The device is unusually low-tech in its bill of materials, using only a carbon-black-coated mulberry paper electrode paired with a polyacrylamide hydrogel, asymmetrically dip-coated onto one side of the structure. But it’s that asymmetry that’s central to how it works.

When a target gas reaches the device, hydrogen-bond interactions between the gas molecules and the hydrogel modulate the electrical double layer at the electrode interface differently on each side, and the resulting potential gradient pushes ionic current through the cell. Scientists used infrared spectroscopy and atomistic simulations to confirm the hydrogen-bonding mechanism.

Both NOX and CO₂ are within the device's selectivity window, a particularly important detail because flue gas from combustion plants typically contains both. A single GCEG unit produced 0.8 V at an NO₂ exposure of 50 ppm, according to the researchers, with a current output of around 55 microamps.

The working principle of the GCEG. Image used courtesy of Yun et al.

By wiring units in series and parallel, the team reported an integrated stack delivering 3.8 V and 140 microamps, enough to drive small low-power loads directly without an intervening battery.

Trickle-Power Range

These figures sit firmly in the trickle-power range, which is a fair read on where the CGEG tech lands today. A few volts and tens to low hundreds of microamps are too little to feed any meaningful industrial load. Still, it’s well-matched to the kinds of always-on monitoring electronics that are already migrating onto energy-harvesting front ends. Examples include gas concentration sensors at the perimeter of a chemical plant, leak detectors on an LNG terminal, and distributed air quality probes near a freeway.

The GCEG also benefits from using mulberry paper, carbon black, and polyacrylamide, which are commodity materials. Dip coating also scales easily. The researchers chose the paper due to its porous fiber network, which helps wick the hydrogel into intimate contact with the carbon and offers a high surface area for gas adsorption.

The GCEG’s structure. Image used courtesy of Yun et al.

Durability is an obvious open question.
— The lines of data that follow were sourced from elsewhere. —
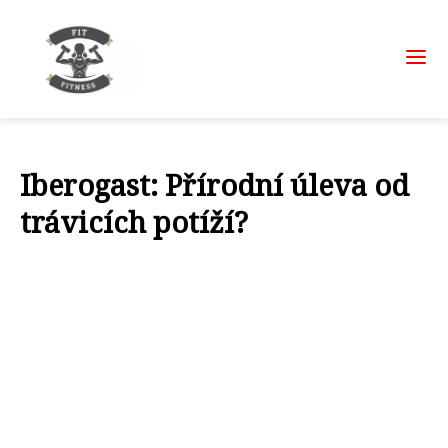
Iberogast: Přírodní úleva od
trávicích potíží?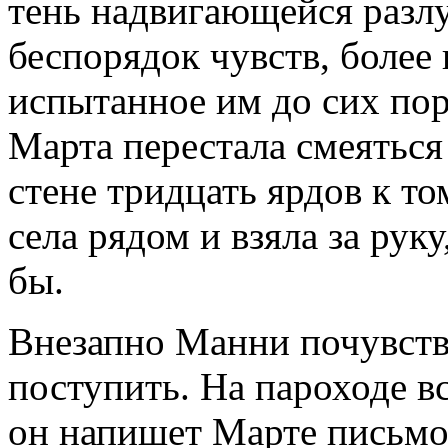
тень надвигающейся разлу
беспорядок чувств, более 
испытанное им до сих пор
Марта перестала смеяться 
стене тридцать ярдов к то
села рядом и взяла за руку
бы.
Внезапно Манни почувство
поступить. На пароходе в
он напишет Марте письмо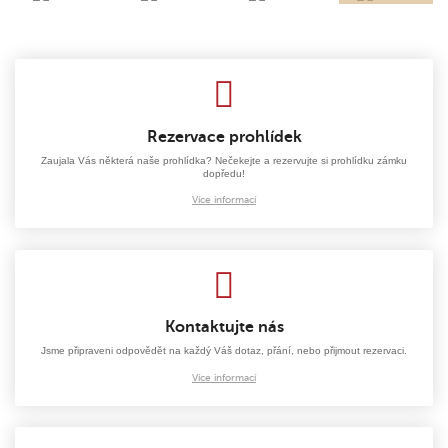
Rezervace prohlídek
Zaujala Vás některá naše prohlídka? Nečekejte a rezervujte si prohlídku zámku
dopředu!
Více informací
Kontaktujte nás
Jsme připraveni odpovědět na každý Váš dotaz, přání, nebo přijmout rezervaci.
Více informací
Long-term cycling under realistic flue gas mixtures, where materials such as sulfur compounds and particulates can poison sensitive electrochemical interfaces, is a challenge the researchers will need to address in the future.

A New Energy Resource?

In practical terms, gas capture is no longer guaranteed to be a pure energy sink. A device that adsorbs targeted gases while feeding a microwatt-class harvester opens the door to monitoring and control electronics at industrial sites that no longer need a battery swap or a hardwired supply.

Whether the GCEG eventually moves up the power curve to address larger loads will depend on electrode area, gas exchange rates, and how gracefully the chemistry tolerates real-world contaminants.

The study appeared in Energy & Environmental Science.